── TEKS ──
Bicara tentang dialog Jakarta-Papua, erat kaitannya dengan hidup orang Papua saat ini dan pada masa yang akan datang, bukan semata-mata bicara tentang masalah saja. Dialog berarti komunikasi timbal-balik, percakapan dan cerita tentang hidup manusia. Melalui dialog, para pihak saling bicara tentang hidup dan masa depannya. ‘Jalan’ dialog selalu terbuka bagi setiap upaya untuk mengangkat harkat dan martabat manusia, khususnya saat ini, tatkala krisis kemanusiaan melanda tanah dan orang Papua. Dialog menjadi pilihan strategis yang mampu membawa perubahan Papua ke arah yang lebih baik.

 

Perjuangan dialog Jakarta-Papua sudah sejak lama diperjuangkan oleh para tokoh Papua. Saat ini, yang paling gencar melakukannya adalah Pater Dr. Neles Tebay, Pr, bersama dengan segenap komponen aktivis yang tergabung dalam Jaringan Damai Papua (JDP). Berbagai upaya dilakukan untuk memberikan pemahaman kepada segenap rakyat Papua tentang pentingnya membangun dialog dengan pemerintah Jakarta untuk menciptakan Papua yang lebih baik. Demikian halnya, pembicaraan intensif dengan pemerintah pusat juga selalu dibangun guna mencapai kata sepakat untuk memulai dialog Jakarta-Papua.

JDP
Doc.JDP

Hasil paling signifikan dari berbagai upaya membangun dialog Jakarta-Papua adalah berlangsungnya Konferensi Perdamaian Papua, yang berlangsung di auditorium Uncen, pada 5-7 Juli 2011. Inilah pertemuan akbar yang menghadirkan segenap komponen orang Papua untuk bicara tentang hidup dan masa depannya. Sejumlah rekomendasi dihasilkan dalam konferensi ini. Sudah tiga tahun silam rakyat Papua yang hadir dalam konferensi ini membuat rekomendasi, yang menghendaki penyelesaian permasalahan Papua secara konprehensif, tetapi sampai saat ini, tindak lanjutnya masih jauh dari harapan.

 

Mengapa proses dialog Jakarta-Papua seakan berjalan di tempat? Pertanyaan ini mesti dijawab oleh segenap orang Papua, bukan oleh saya atau individu lainnya. Orang Papua sendiri yang memegang kemudi tanah Papua. Orang Papua sendiri yang harus menentukan ke mana arah tanah Papua akan dibawa. Jika segenap orang Papua menghendaki dialog Jakarta-Papua, maka akan terwujud, tetapi jika tidak, maka dialog tidak akan terjadi. Untuk mencapai kata sepakat membangun dialog Jakarta-Papua, orang Papua harus bersatu. Orang Papua harus membangun sikap solider, saling mendengarkan, saling menerima saran dan pendapat, saling membuka mata, hati, telinga dan pikiran untuk membangun persatuan di antara orang Papua, tetapi juga dengan para saudara yang sudah tinggal dan menetap di Papua. Kata kunci yang harus dihidupi yakni bersatu. Orang Papua dan segenap rakyat yang hidup di tanah Papua harus bersatu menyuarakan keadilan dan perdamaian di Papua melalui dialog.
───
── BLOK DATA ──
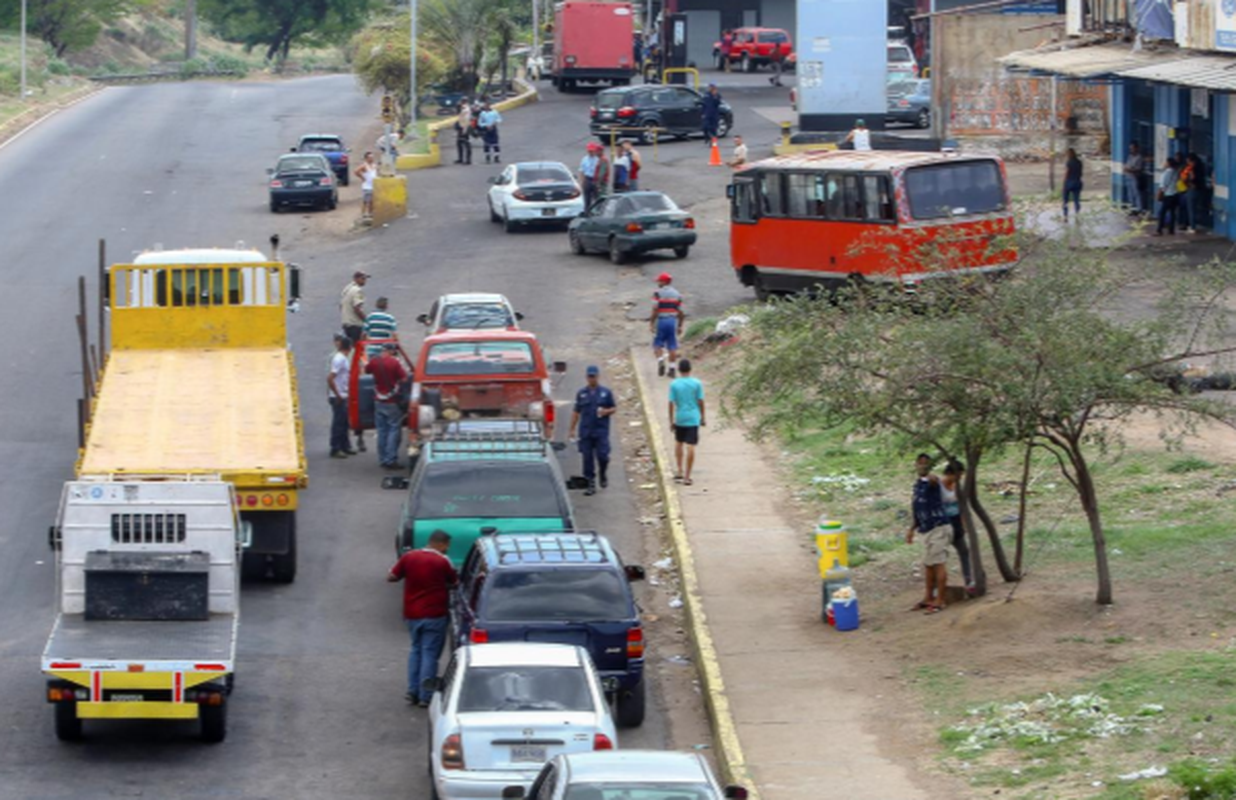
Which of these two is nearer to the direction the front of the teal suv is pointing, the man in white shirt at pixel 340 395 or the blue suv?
the man in white shirt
───
KUMPULAN TUGAS:
(a) Tentukan apakah setiap pernyataan berikut sesuai dengan teks tentang dialog Jakarta-Papua: (i) Konferensi Perdamaian Papua berlangsung di auditorium Uncen pada 5-7 Juli 2011; (ii) penulis menyatakan bahwa dirinya yang harus menjawab pertanyaan mengapa proses dialog seakan berjalan di tempat; (iii) tindak lanjut rekomendasi konferensi tersebut sudah sesuai dengan harapan. Jawab setiap pernyataan dengan ya atau tidak, disertai kutipan kata-kata penentu dari teks.
(b) Tulis ulang bagian teks tentang dialog Jakarta-Papua, mulai dari "Perjuangan dialog Jakarta-Papua" terus ke bawah hingga "memulai dialog Jakarta-Papua.", dengan menukar "Jaringan Damai Papua" menjadi "Jaringan Perdamaian Papua".

JAWABAN TIAP TUGAS:
(a)
(i) Ya: "berlangsungnya Konferensi Perdamaian Papua, yang berlangsung di auditorium Uncen, pada 5-7 Juli 2011"
(ii) Tidak: "Pertanyaan ini mesti dijawab oleh segenap orang Papua, bukan oleh saya atau individu lainnya."
(iii) Tidak: "tindak lanjutnya masih jauh dari harapan"

(b)
Perjuangan dialog Jakarta-Papua sudah sejak lama diperjuangkan oleh para tokoh Papua. Saat ini, yang paling gencar melakukannya adalah Pater Dr. Neles Tebay, Pr, bersama dengan segenap komponen aktivis yang tergabung dalam Jaringan Perdamaian Papua (JDP). Berbagai upaya dilakukan untuk memberikan pemahaman kepada segenap rakyat Papua tentang pentingnya membangun dialog dengan pemerintah Jakarta untuk menciptakan Papua yang lebih baik. Demikian halnya, pembicaraan intensif dengan pemerintah pusat juga selalu dibangun guna mencapai kata sepakat untuk memulai dialog Jakarta-Papua.